SONAR'ın yaptığı son ankette İmamoğlu ile Yıldırım arasındaki fark 6 puana çıkmış durumda. Diğer şirketlerin yaptığı çalışmalarda bu fark yüzde 3 ila 8 arasında değişiyor. Hiç bir ankette Binali Yıldırım önde görünmüyor. Öyle ki, seçimden CB Erdoğan'ın da umudunu kestiği belli. Daha önce CB önderliğinde yapılması düşünülen mitinglerin hepsi iptal edildi. CB Erdoğan kaybedilecek bir seçimde -kaybeden kişi ve taraf- olmamak için kendini geri çekti. AKP, televizyona çıkmayı işte bu son şansını kullanmak için istedi. Doğru olan Millet İttifakının önde olduğu bir seçimde Cumhur İttifakına bu imkanı vermemesiydi. Ama İmamoğlu'na duyulan güven ve iktidarın hatalarının yarattığı psikolojik rahatlık böyle bir kararın alınmasına vesile oldu.

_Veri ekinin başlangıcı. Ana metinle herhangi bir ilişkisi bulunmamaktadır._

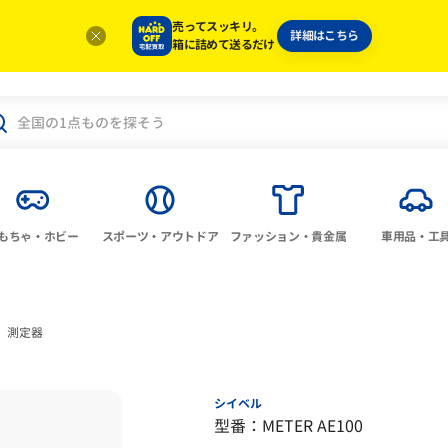
売ってスッキリ。
詳細はこちら
箱に詰めて送るだけ
もちゃ・ホビー
スポーツ・アウトドア
ファッション・貴金属
車用品・工
測定器
シイベル
型番：METER AE100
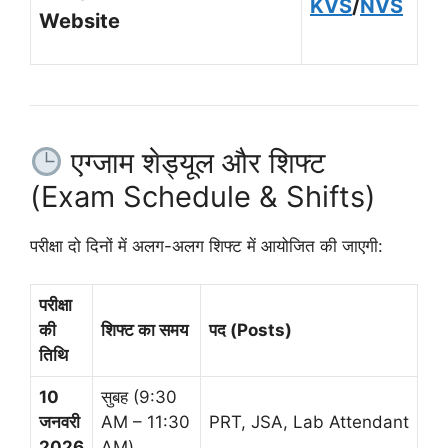
KVS
/
NVS
Website
एग्जाम शेड्यूल और शिफ्ट
(Exam Schedule & Shifts)
परीक्षा दो दिनों में अलग-अलग शिफ्ट में आयोजित की जाएगी:
परीक्षा
की
शिफ्ट का समय
पद (Posts)
तिथि
10
सुबह (9:30
जनवरी
AM – 11:30
PRT, JSA, Lab Attendant
2026
AM)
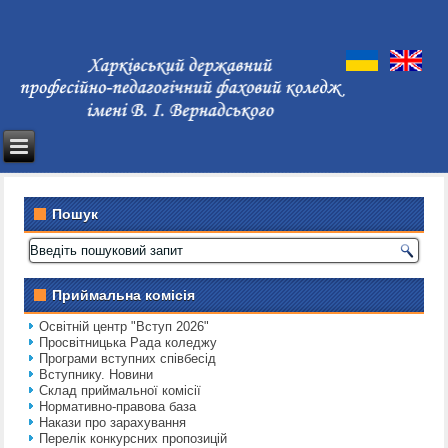
Пошук
Приймальна комісія
Освітній центр "Вступ 2026"
Просвітницька Рада коледжу
Програми вступних співбесід
Вступнику. Новини
Склад приймальної комісії
Нормативно-правова база
Накази про зарахування
Перелік конкурсних пропозицій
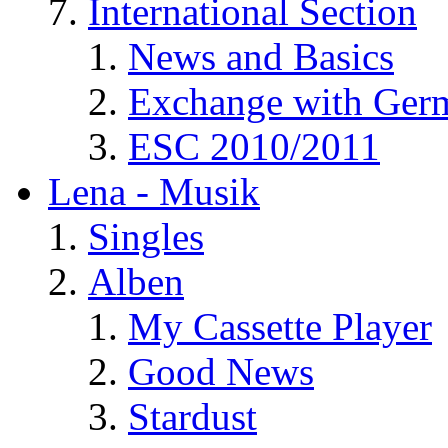
International Section
News and Basics
Exchange with Ger
ESC 2010/2011
Lena - Musik
Singles
Alben
My Cassette Player
Good News
Stardust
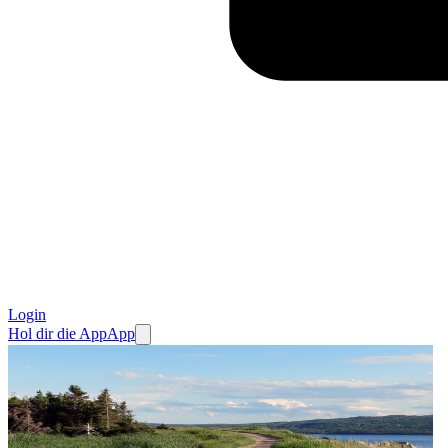
Login
Hol dir die App
App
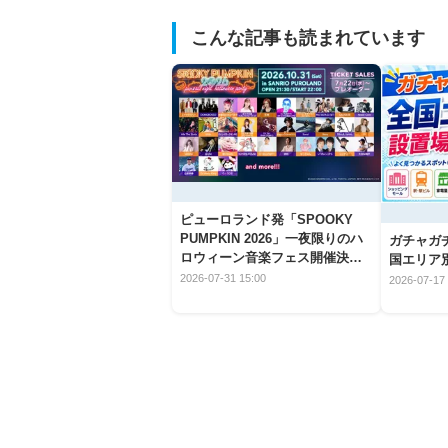
こんな記事も読まれています
ピューロランド発「SPOOKY
PUMPKIN 2026」一夜限りのハ
ガチャガ
ロウィーン音楽フェス開催決
国エリア別
定！
2026-07-31 15:00
2026-07-17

Aslında, her seçimde liderlerin karşı karşıya gelerek kozlarını paylaşmaları, vatandaşa tarafları değerlendirme ve ona göre karar oluşturma imkanı vermeleri demokrasinin bir gereğidir. AKP iktidarına kadar bu gelenek uygulandı. Demirel'i, Ecevit'i, İnönü'yü,Erbakan'ı, Türkeş'i, Özal'ı vatandaş hem miting meydanlarında hem TV ekranlarında görerek tartma imkanı buldu. Tek taraflı propagandaya maruz kalarak aldanmadı, gördükleri ve işittiklerine göre siyasi tercihlerini oluşturdu. Yıldırım-İmamoğlu tartışması bir son olmamalı, parti liderlerini de TV ekranlarında eşit şartlarda yarışırken görebilmeliyiz.